Among his surviving works are:

- Glasgow Stock Exchange, 159 Buchanan Street
- Merchants' House, 7 West George Street
- Fitzroy Place, Sauchiehall Street (1847)
- Bank of Scotland, 1-3 Bridge Street, (1857)
- Alexander's School, 94 Duke Street (1858)
- Govan Burgh Chambers, 18-20 Orkney Street (1867)
- Campbeltown Parish Church (1870-1872)
- Arlington Baths Club (1870–1871)
- Tomb of George Baillie outside Glasgow Cathedral (1873)
- Woodlands Parish Church, Woodlands Gate, (1874)
- Overnewton School, 50 Lumsden Street (1877)

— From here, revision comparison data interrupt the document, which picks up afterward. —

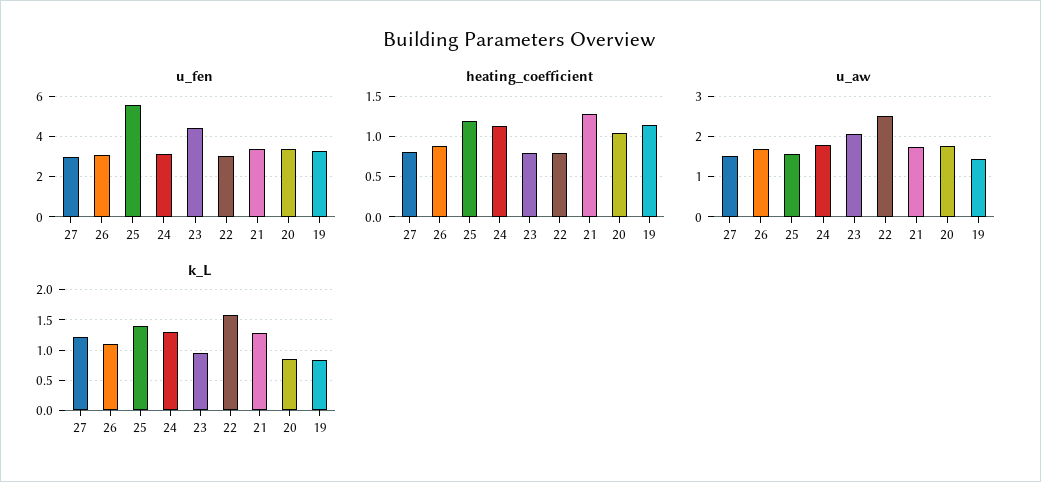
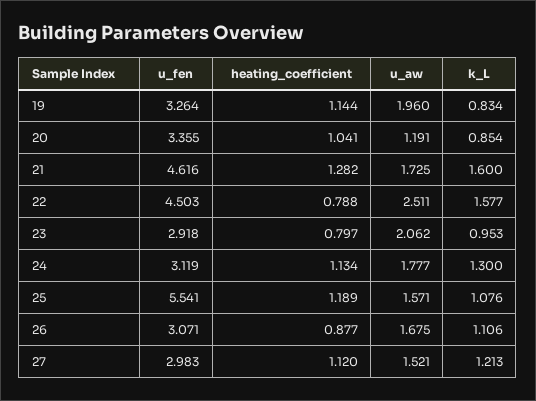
  {
    "u_fen": {
      "27": 2.983,
      "26": 3.071,
      "25": 5.541,
      "24": 3.119,
-     "23": 4.5,
+     "23": 2.918,
-     "22": 3,
+     "22": 4.503,
-     "21": 3.5,
+     "21": 4.616,
      "20": 3.355,
      "19": 3.264
    },
    "heating_coefficient": {
-     "27": 0.8,
+     "27": 1.12,
      "26": 0.877,
      "25": 1.189,
      "24": 1.134,
      "23": 0.797,
      "22": 0.788,
      "21": 1.282,
      "20": 1.041,
      "19": 1.144
    },
    "u_aw": {
      "27": 1.521,
      "26": 1.675,
      "25": 1.571,
      "24": 1.777,
      "23": 2.062,
      "22": 2.511,
      "21": 1.725,
-     "20": 1.8,
+     "20": 1.191,
-     "19": 1.4
+     "19": 1.96
    },
    "k_L": {
      "27": 1.213,
      "26": 1.106,
-     "25": 1.4,
+     "25": 1.076,
      "24": 1.3,
      "23": 0.953,
      "22": 1.577,
-     "21": 1.3,
+     "21": 1.6,
      "20": 0.854,
      "19": 0.834
    }
  }

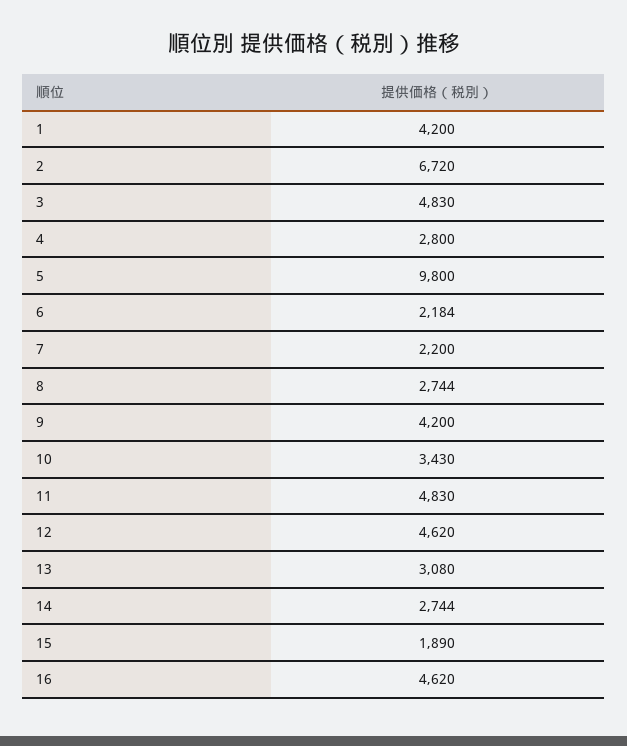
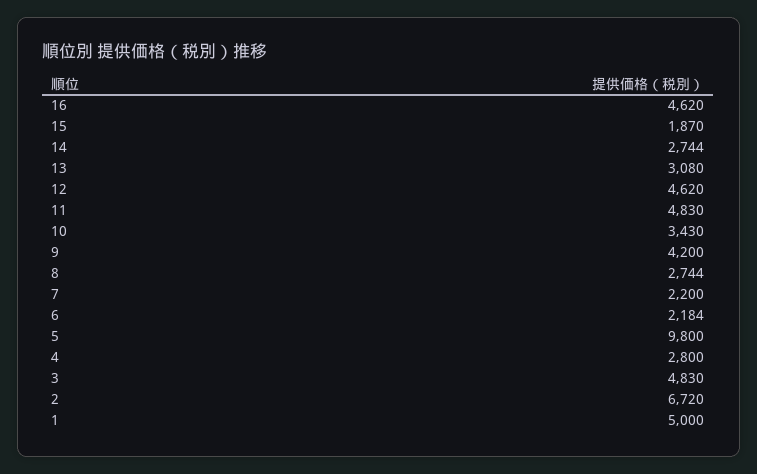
  {
-   "1": 4200,
+   "1": 5000,
    "2": 6720,
    "3": 4830,
    "4": 2800,
    "5": 9800,
    "6": 2184,
    "7": 2200,
    "8": 2744,
    "9": 4200,
    "10": 3430,
    "11": 4830,
    "12": 4620,
    "13": 3080,
    "14": 2744,
-   "15": 1890,
+   "15": 1870,
    "16": 4620
  }

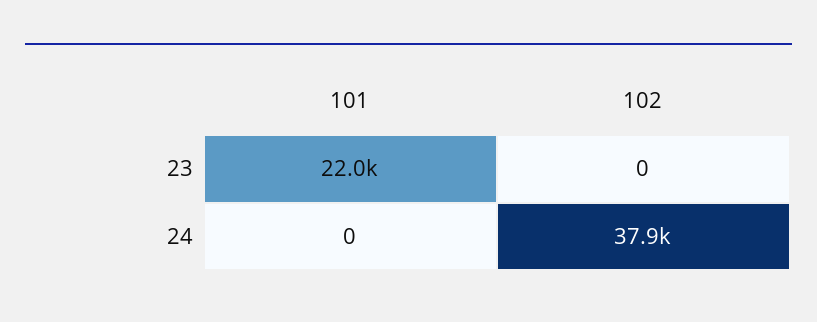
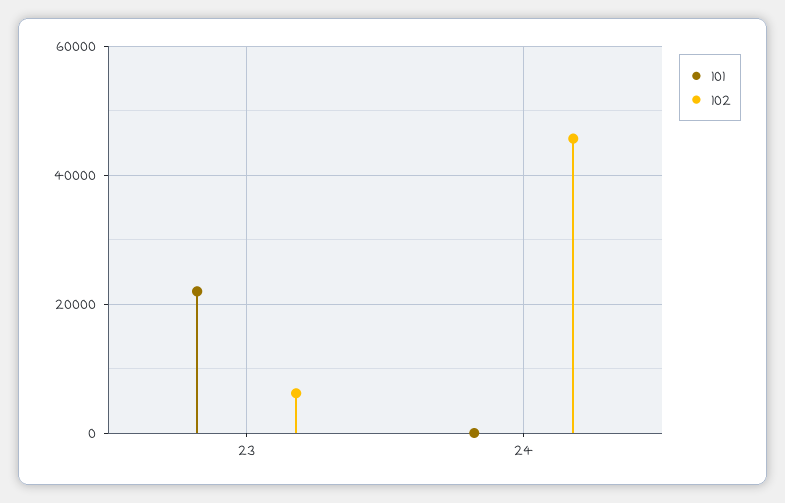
  {
    "101": {
      "23": 22000,
      "24": 0
    },
    "102": {
-     "23": 0,
+     "23": 6000,
-     "24": 37900
+     "24": 46000
    }
  }

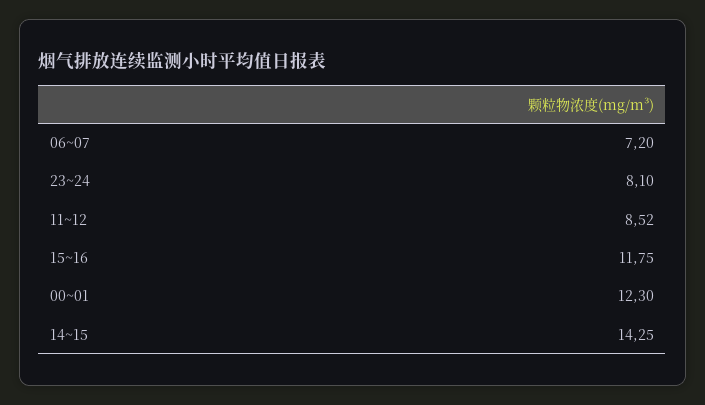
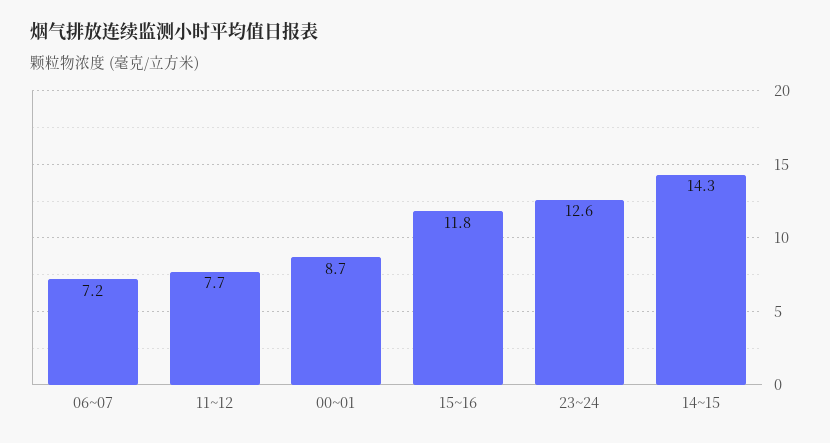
  {
    "06~07": 7.2,
-   "23~24": 8.1,
+   "23~24": 12.6,
-   "11~12": 8.52,
+   "11~12": 7.7,
    "15~16": 11.75,
-   "00~01": 12.3,
+   "00~01": 8.7,
    "14~15": 14.25
  }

- Lanarkshire House (now the Corinthian Club), 191 Ingram Street, (1876)
- Killean House, Tayinloin (1876)
- John McIntyre Building, University of Glasgow (1886)

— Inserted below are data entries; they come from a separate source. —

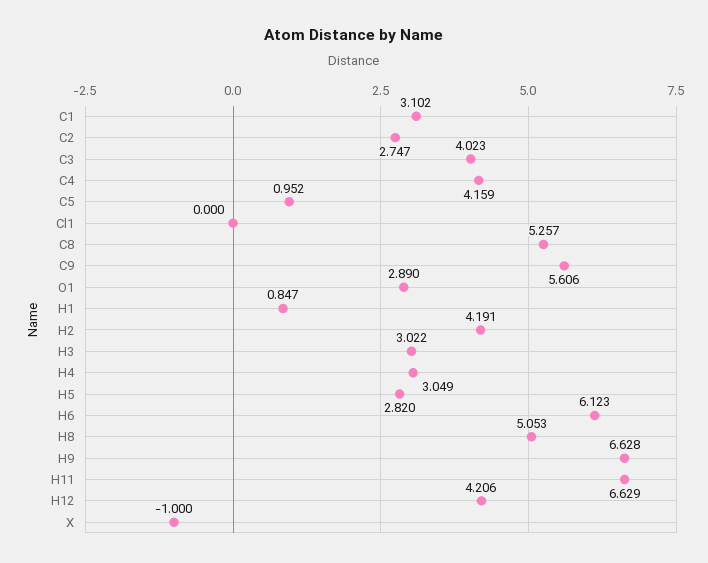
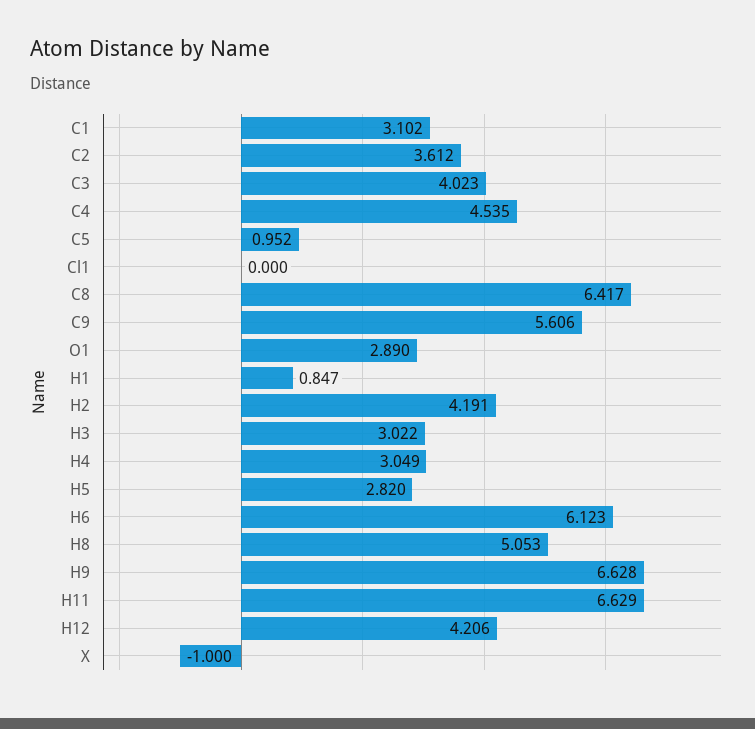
  {
    "C1": 3.102,
-   "C2": 2.747,
+   "C2": 3.612,
    "C3": 4.023,
-   "C4": 4.159,
+   "C4": 4.535,
    "C5": 0.952,
    "Cl1": 0,
-   "C8": 5.257,
+   "C8": 6.417,
    "C9": 5.606,
    "O1": 2.89,
    "H1": 0.847,
    "H2": 4.191,
    "H3": 3.022,
    "H4": 3.049,
    "H5": 2.82,
    "H6": 6.123,
    "H8": 5.053,
    "H9": 6.628,
    "H11": 6.629,
    "H12": 4.206,
    "X": -1
  }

- Hotel (now Youth Hostel), Lochranza, Arran (1893-94)
- Gardner Memorial Church of Scotland, Brechin

Other work has been destroyed or demolished, including:
- Elgin Place Congregational Church, 193-5 Pitt Street (1856, demolished 2004)
- Eglinton Congregational Church, 341 Eglinton Street (1866, demolished 2000)
- Western Infirmary, Dumbarton Road, (1874, demolished 1981).

He is buried in the Western Necropolis.